Germany has taken the clear lead as the European sovereign debt crisis unfolds. This is an obvious outcome because of Germany’s relatively tight rein on government deficits and its policies that have made it Europe’s toughest competitor. Germany’s clear ascension is both good news and bad for Europe, and a clear warning to the United States.

The most recent sign of the European shift in power was Germany’s unilateral decision to ban “naked short selling”, which is a form of speculation whereby one bets that an asset price would go down (short selling), without first borrowing the stock (the naked part). This decision dismayed other European leaders because they were given no advance warning, let alone an opportunity to discuss the policy. Put plainly, Germany broke the standing rules of the cozy little club that is Europe.

It must further dismay other European leaders because this decision may signal Germany’s intention to exercise its financial muscle and force some painful rewriting of other club rules. Germany has already hinted at this through references that greater central control (read: German control) needs to be exercised over fiscal policies of misbehaving countries.

The German decision on naked short-selling also dismayed the markets, driving down equity values and the Euro. If the problem is that speculators are driving the Euro downward inappropriately, then a powerful effort to stymy the speculators should have led to a strong upward move in the Euro. Message to Berlin: This is what a policy backfire looks like.

Markets were dismayed in part because Chancellor Merkel’s government has demonstrated anew that it understands little of finance or economics. This was underscored further by remarks by Wolfgang Schauble, Germany’s finance minister, who said, “I am convinced the markets are really out of control.”

Nein, Herr Schauble, you have it exactly backwards. The markets, after a long period of trust and benign neglect of European policies, are now firmly in control.

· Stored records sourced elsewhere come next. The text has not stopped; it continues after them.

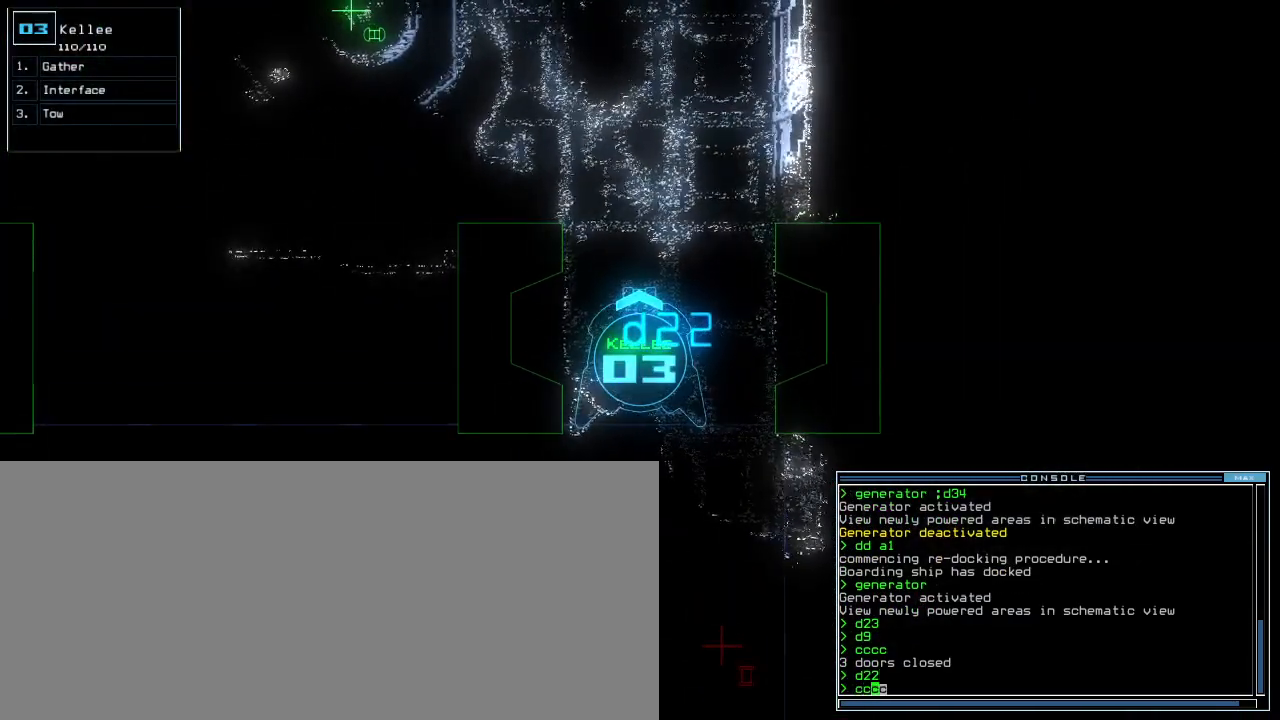
{"keys": [], "events": [[260, "up", "down"], [360, "up", "up"], [420, "up", "down"], [500, "up", "up"]]}
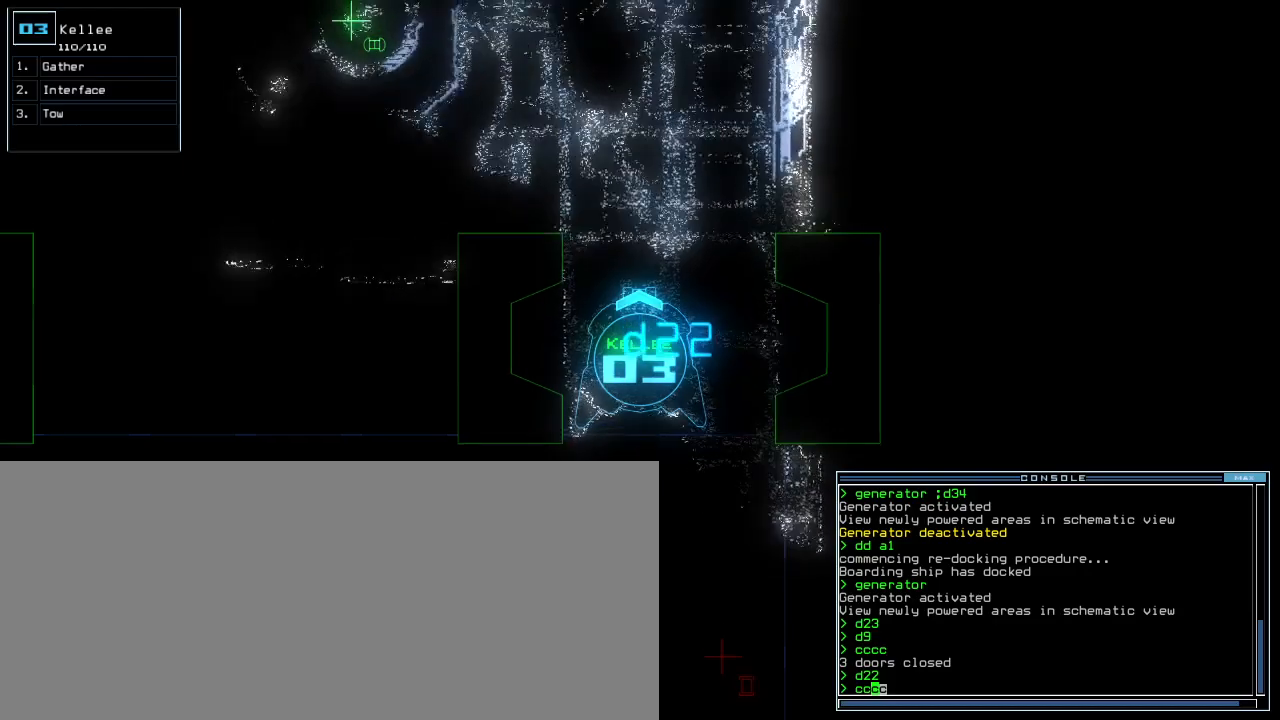
{"keys": ["up"], "events": [[60, "up", "down"], [120, "up", "up"], [200, "up", "down"], [240, "up", "up"], [500, "up", "down"]]}
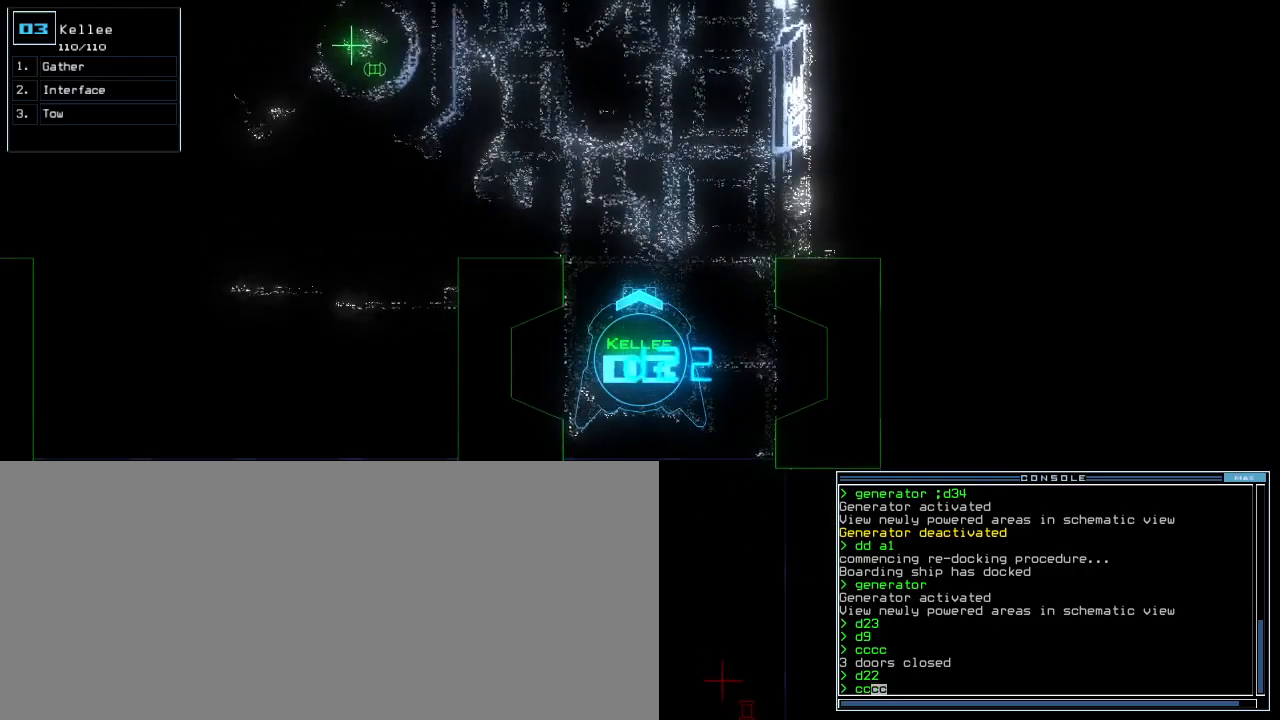
{"keys": ["escape"], "events": [[60, "up", "up"], [440, "escape", "down"]]}
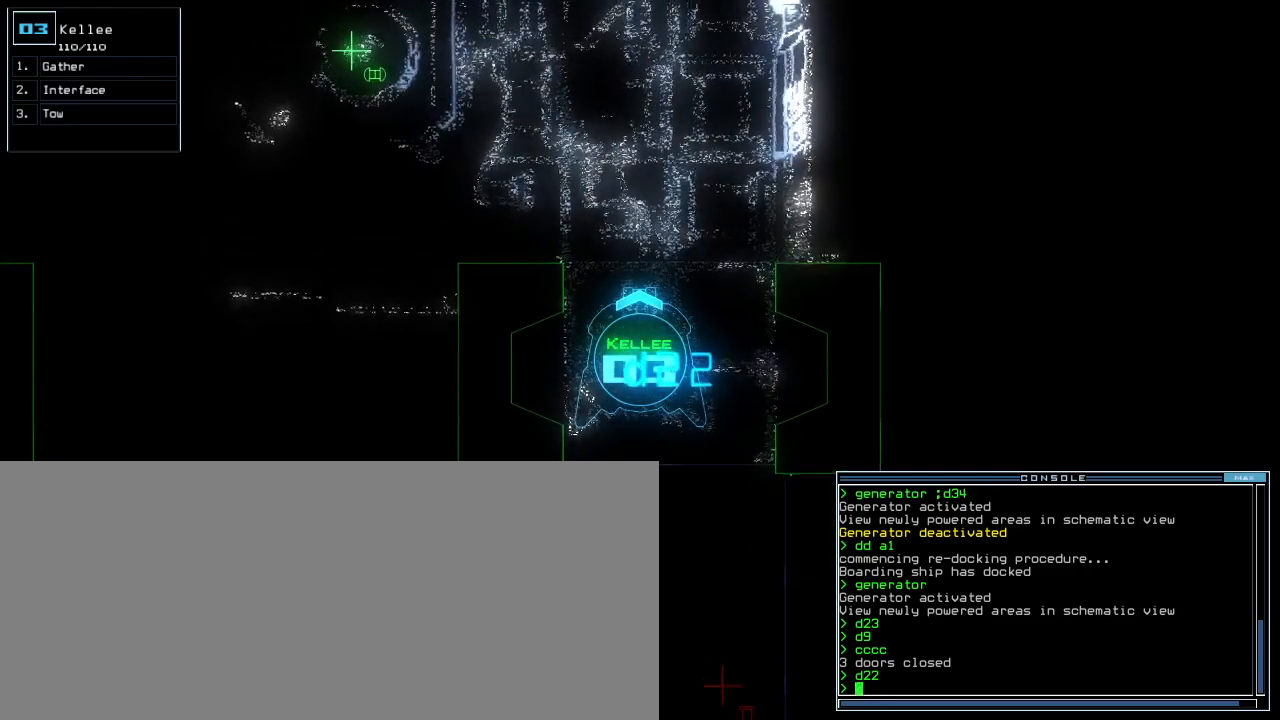
{"keys": ["up"], "events": [[40, "escape", "up"], [60, "up", "down"]]}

The message for the United States could not be plainer. First and foremost, the markets will tolerate persistent and extraordinary deficit spending only so long, and when they lose patience the shift can be sudden, surprising, and painful. The United States appears likely to experience this first hand. Under President Obama’s budget policies, the United States is building a bridge of trillion dollar deficits through the decade on route to our long-standing financial debacle known as entitlements. It is fantasy to believe the markets would tolerate this.

Second, when the shift occurs, the markets then are firmly in control, and in particular, any nations that are significant net suppliers of global saving gain an exceptional voice over domestic policies. One only gains full control over the nation’s sovereignty when one gains full control over the nation’s finances.